A gymnastics instructor and a gymnast are high fiving.

Encourage Instead of Interrogate

We already know that the language you use when communicating with children can determine how much of what you’re saying they actually understand.

We also know that the phrases you use in your conversations can determine how communicative kids will be.

How we phrase questions can make kids – who may already be having confidence-self-esteem issues – feel anxious about sharing the details you’re asking about.

Before you go off thinking that this is too much tip-toeing around their feelings, think back to your childhood when you felt like any question from your parents about “how something went” was comparable to the Spanish Inquisition.

Then consider again, that you really should put serious thought behind the way you question your kids.

Encourage Instead of Intimidate

For example, “How did you do?” “How did it go?” “What did you learn?” may sound innocent to you but can be intimidating when consistently fired off at kids. Those who are immediately “interrogated” – as kids tend to think of it – may feel as though any answer but “the good one” will be met with disappointment. And the truth is, kids won’t have something great to report every day. Learning is a process. Skills are developed through demonstration, practice, correction and more practice. The process can be painful and messy on some days and exciting and rewarding on others. And despite these ups and downs, you can help kids work consistently at their skills by making sure they feel supported, encouraged and appreciated.

Work on Your Approach

I’m not saying that you shouldn’t ask questions. Just improve the way you do it.

A good approach is to start with something that isn’t a question at all. What about saying “I’m happy to see you” before launching into questions? Most of the time, saying this will give you a response with enough clues to figure out how you should proceed. You might try to open up a conversation with a request like “Tell me about your class.” You can keep the discussion flowing by continuing with “What was your favorite part?” or you can share something from your day so that the child will feel compelled to share with you.

Don’t feel like you have to use my exact questions. Your questions can be similar yet fit your situation. The most important thing is to remember your goal: to create a no-judgment zone where the child feels safe in talking about their experience. It’s an environment where they feel comfortable in sharing what they did, what they liked and didn’t like and one that will enable you to learn more about the genuine feelings the child has about progress or performance.

Allow A Little Silence

You may sense that the child needs a little quiet time.

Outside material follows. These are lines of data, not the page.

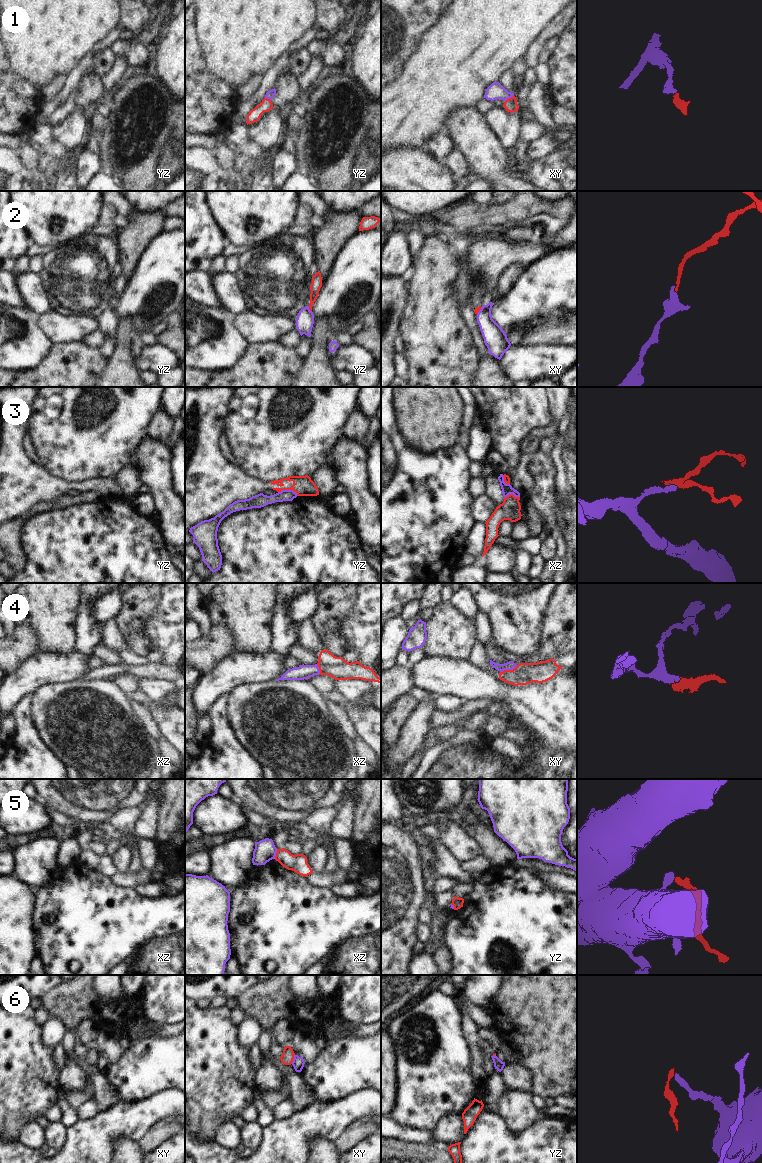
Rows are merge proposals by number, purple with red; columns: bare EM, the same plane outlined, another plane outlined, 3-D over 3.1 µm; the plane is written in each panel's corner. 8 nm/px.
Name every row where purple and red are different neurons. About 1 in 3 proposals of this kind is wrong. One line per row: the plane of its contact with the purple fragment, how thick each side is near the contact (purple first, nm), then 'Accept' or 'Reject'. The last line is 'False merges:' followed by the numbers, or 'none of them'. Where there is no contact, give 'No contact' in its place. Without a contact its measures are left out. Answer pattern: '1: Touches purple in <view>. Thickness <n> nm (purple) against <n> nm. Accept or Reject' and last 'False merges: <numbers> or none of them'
1: Touches purple in xy. Thickness 130 nm (purple) against 100 nm. Accept
2: Touches purple in yz. Thickness 140 nm (purple) against 90 nm. Accept
3: Touches purple in yz. Thickness 110 nm (purple) against 160 nm. Reject
4: Touches purple in xy. Thickness 70 nm (purple) against 180 nm. Accept
5: Touches purple in xz. Thickness 170 nm (purple) against 140 nm. Reject
6: Touches purple in xy. Thickness 100 nm (purple) against 100 nm. Reject
False merges: 3, 5, 6

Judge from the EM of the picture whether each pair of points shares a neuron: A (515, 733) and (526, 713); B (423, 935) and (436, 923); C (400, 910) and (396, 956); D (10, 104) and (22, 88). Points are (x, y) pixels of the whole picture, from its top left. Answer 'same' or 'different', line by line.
A: different
B: same
C: same
D: same

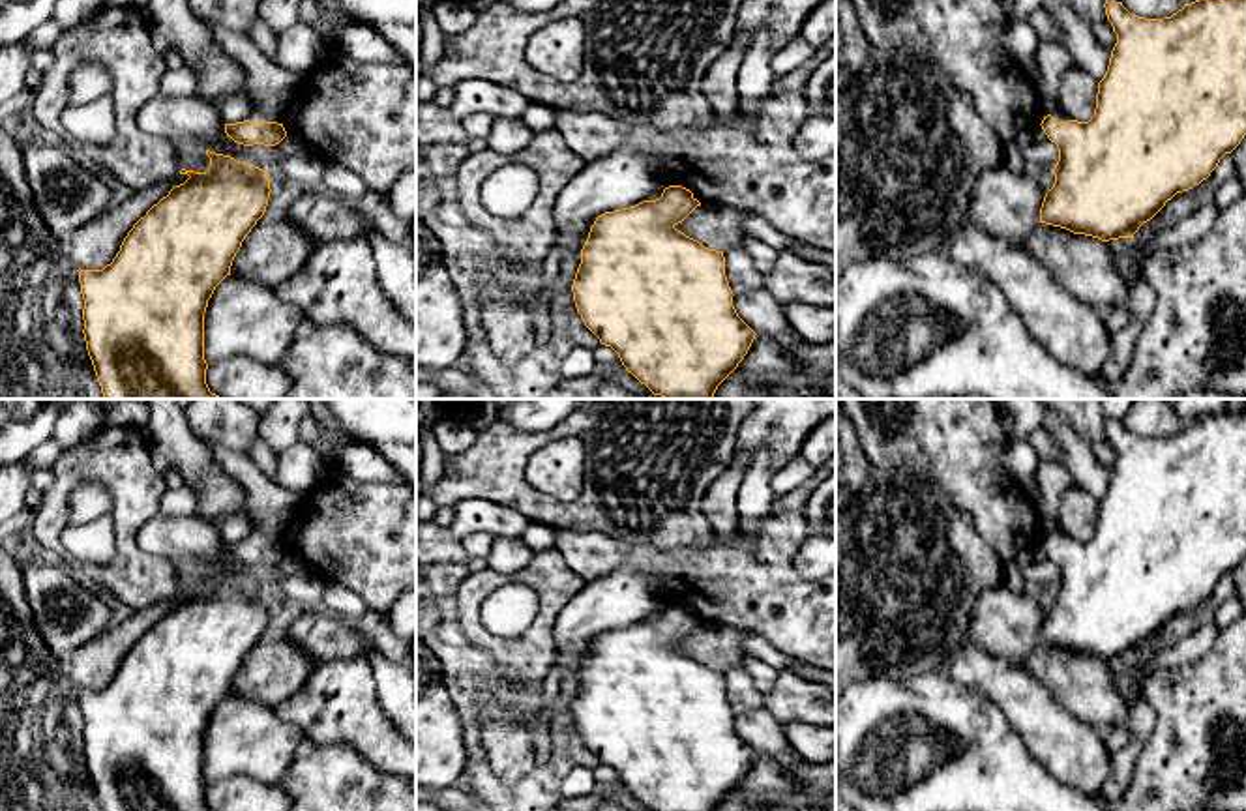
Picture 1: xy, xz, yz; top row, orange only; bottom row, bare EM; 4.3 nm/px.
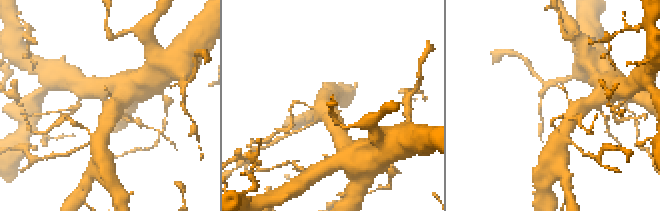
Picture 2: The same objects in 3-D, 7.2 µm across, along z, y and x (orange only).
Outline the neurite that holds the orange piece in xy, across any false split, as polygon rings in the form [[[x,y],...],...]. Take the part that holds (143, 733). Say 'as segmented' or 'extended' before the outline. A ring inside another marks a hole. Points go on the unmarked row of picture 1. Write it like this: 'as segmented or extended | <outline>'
as segmented | [[[206,569],[206,592],[182,588],[189,597],[154,624],[124,657],[120,671],[103,689],[77,689],[84,719],[84,760],[101,811],[210,811],[204,779],[204,732],[215,706],[230,695],[242,661],[264,635],[270,594],[230,575]]]

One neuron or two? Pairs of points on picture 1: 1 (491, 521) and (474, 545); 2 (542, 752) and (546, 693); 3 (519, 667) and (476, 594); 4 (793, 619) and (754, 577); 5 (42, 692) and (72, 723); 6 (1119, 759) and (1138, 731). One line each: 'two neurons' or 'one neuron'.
1: two neurons
2: one neuron
3: one neuron
4: one neuron
5: one neuron
6: one neuron

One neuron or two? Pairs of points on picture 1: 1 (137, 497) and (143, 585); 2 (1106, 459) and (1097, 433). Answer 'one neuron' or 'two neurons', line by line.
1: one neuron
2: one neuron

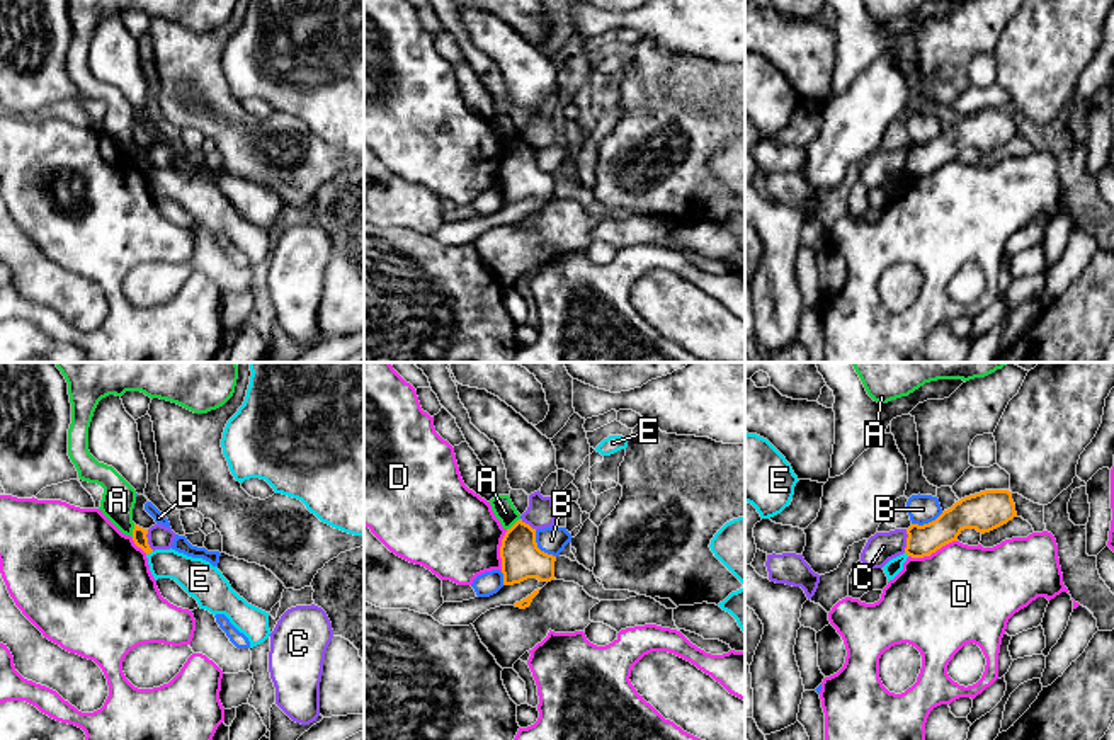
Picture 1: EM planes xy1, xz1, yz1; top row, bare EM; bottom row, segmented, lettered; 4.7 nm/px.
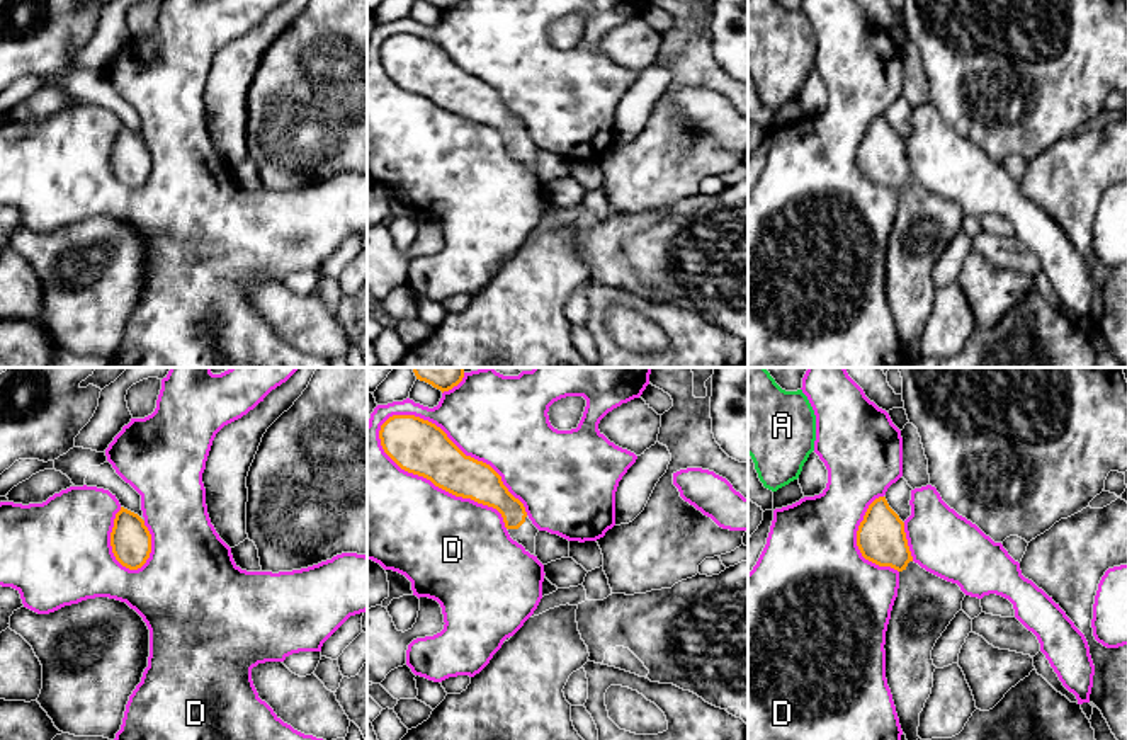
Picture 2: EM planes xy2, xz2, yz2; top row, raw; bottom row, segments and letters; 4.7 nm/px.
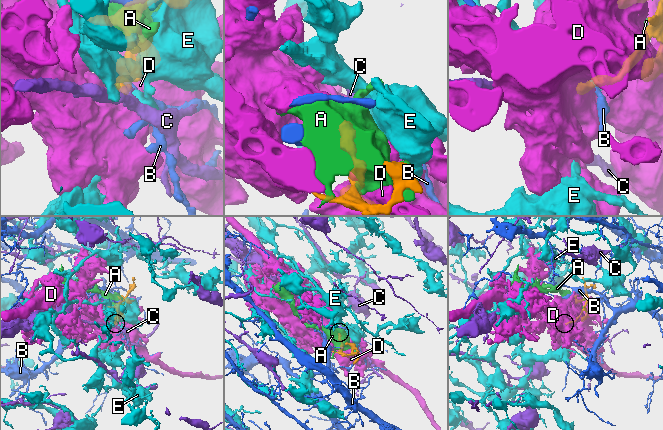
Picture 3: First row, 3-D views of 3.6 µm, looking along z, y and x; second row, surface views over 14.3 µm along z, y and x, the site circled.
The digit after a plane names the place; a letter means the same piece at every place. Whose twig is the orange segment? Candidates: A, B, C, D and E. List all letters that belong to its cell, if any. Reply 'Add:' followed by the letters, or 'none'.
Add: none

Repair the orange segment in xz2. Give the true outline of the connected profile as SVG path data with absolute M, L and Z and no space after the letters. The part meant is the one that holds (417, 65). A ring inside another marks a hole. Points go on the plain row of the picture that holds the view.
M393 34L379 49L384 71L405 90L430 99L462 117L496 128L513 160L535 175L539 148L524 122L486 82L466 75L435 43L415 34Z

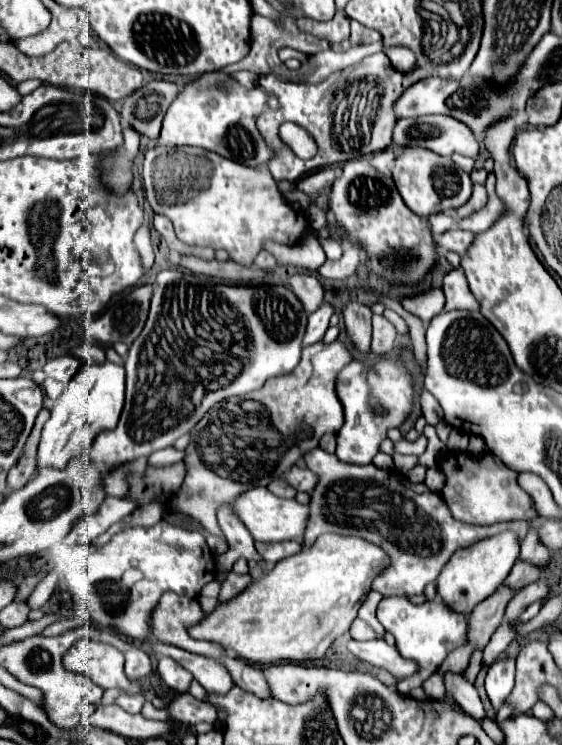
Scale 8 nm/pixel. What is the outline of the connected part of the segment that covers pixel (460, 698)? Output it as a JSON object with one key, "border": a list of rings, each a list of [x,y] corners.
{"border":[[[445,673],[445,687],[447,691],[451,689],[455,701],[461,705],[461,709],[473,717],[477,723],[481,723],[485,719],[485,711],[481,705],[481,699],[475,691],[475,687],[471,683],[465,681],[465,675],[461,673]]]}

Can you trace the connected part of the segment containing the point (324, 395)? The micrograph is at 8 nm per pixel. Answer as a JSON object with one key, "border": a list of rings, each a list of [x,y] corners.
{"border":[[[339,339],[333,343],[315,343],[303,349],[301,363],[295,371],[269,379],[261,389],[253,391],[253,401],[265,405],[277,431],[291,441],[289,451],[281,459],[281,473],[289,471],[303,453],[315,449],[325,433],[337,433],[343,425],[343,405],[337,397],[337,373],[353,361],[353,355]]]}

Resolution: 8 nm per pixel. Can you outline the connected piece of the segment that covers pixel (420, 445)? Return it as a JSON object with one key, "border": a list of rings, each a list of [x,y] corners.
{"border":[[[421,435],[419,439],[414,442],[407,441],[405,438],[401,441],[394,443],[395,453],[403,455],[419,455],[424,453],[427,447],[427,439],[424,435]]]}

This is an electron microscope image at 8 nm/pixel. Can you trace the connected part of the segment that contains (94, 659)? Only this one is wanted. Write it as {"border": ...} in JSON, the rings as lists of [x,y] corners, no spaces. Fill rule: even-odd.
{"border":[[[83,639],[65,655],[65,669],[91,677],[103,689],[121,689],[125,695],[141,693],[137,681],[129,681],[123,671],[123,655],[109,645]]]}

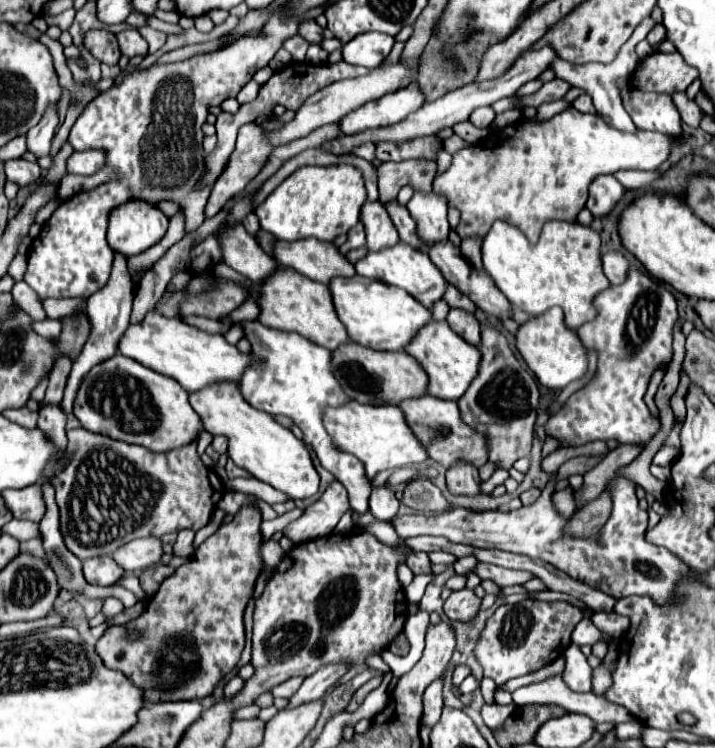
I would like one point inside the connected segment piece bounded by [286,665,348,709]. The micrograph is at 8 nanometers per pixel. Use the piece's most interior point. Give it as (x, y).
(313, 688)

He or she may want to unwind and comprehend the experience before trying to convey the details to you. This also gives the child the choice of what is shared and when the sharing happens.

Improved Approach is Transformational

Creating this type of communication environment lets the child know that your acceptance is unconditional. The child will have no fears about sharing good, bad and mediocre details.

It’s amazing the difference that your thoughtful questions can make in a child’s openness. It can transform a defensive and anxious child into one that actually looks forward to conversations with you. It can inspire inner confidence by showing that you aren’t an interrogator but you’re an encourager and supporter.

Questions show that you are interested in them, but it is important to let kids know that you’re proud of them. Nothing works better for this than just telling them, “I’m proud of you!”

Your opinion, your attitude, your interest and your support is important to kids. There’s no doubt about it. With that knowledge, talk to them in ways that help them to grow and mature in their skills and lives.